README

Paris/PPCG/Polyhedral/PRL Runtime Library (PRL)
===============================================

Compiling
----------
./autogen.sh
./configure
make

The user needs to provide the path to the OpenCL header files
and the path to the OpenCL library.  This can be done for example
by adding CFLAGS="-I<PATH_TO_OPENCL_HEADERS>  -L<PATH_TO_OPENCL_LIB>"
when calling configure.  For example:

./configure CFLAGS="-I/opt/AMDAPP/include/ -L/opt/AMDAPP/lib/x86_64/"

Usage
-----

Either use pencilcc/penciltool
 - or -
add -lprl_opencl to the linker line.  When compiling, add 'prl/include' to the header search path (or install them to the default header search path).

The library will initialize on its first use.


Profiling
---------

This version of the runtime library can profile PENCIL programs automatically.  Note that this implementation is not really prepared to be used from multiple threads.


### Ad-hoc Profiling (stats)

This can be enabled by setting the environment variables

	PRL_DUMP_CPU=1
	PRL_DUMP_GPU=1

	PRL_DUMP_ALL=1

sets both of them.  The will output statistics to stdout.

PRL_DUMP_CPU will print how long calls to the OpenCL API took on the CPU.  PRL_DUMP_GPU prints the durations of tasks on the GPU as reported by OpenCL itself.  It is printed as summary when the program ends. PRL_TRACE_GPU will print the duration of every OpenCL queue item.

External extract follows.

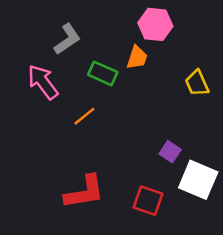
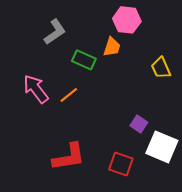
pink arrow: (43, 82) -> (36, 89), moved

### Benchmarking (timings)

Profiling a single function call can be unreliable do to noise and one-time effects.  Therefore there is also a mechanism to measure a piece of code multiple times.  The easiest way to do this is to create a new program that call the function

	prl_prof_benchmark(timed_func, user, init_callback, init_user, finit_callback, finit_user)

which does basically this:

	prl_prof_reset();

	for (auto i = 0; i < PRL_PROF_DRY_RUNS; ++i) {
		if (init_callback) (*init_callback)(init_user);
		(*timed_func)(user);
		if (finit_callback) (*finit_callback)(finit_user);
	}

	for (auto i = 0; i < PRL_PROF_RUNS; ++i) {
		if (init_callback) (*init_callback)(init_user);
		prl_prof_start();
		(*timed_func)(user);
		prl_prof_stop();
		if (finit_callback) (*finit_callback)(finit_user);
	}

	prl_prof_dump();


PRL_PROF_RUNS and PRL_PROF_DRY_RUNS are environment variables that can be set.  The defaults are 1 for dry runs and 10 for timed runs.  Dry runs allow eliminating first-time effect like cold memory cashes and compiling the OpenCL program.

The execution time between 'prl_prof_start()' and 'prl_prof_stop()' is measured.  Since it is executed multiple times, it records the time of every execution.  The data is printed to stdout on 'prl_prof_dump()'.  It prints the median times and relative standard deviation of all profiling items.

It might not be possible to use the 'prl_timings' function in you application.  In this case, one can do it manually by following the structure of the prl_timings snippet.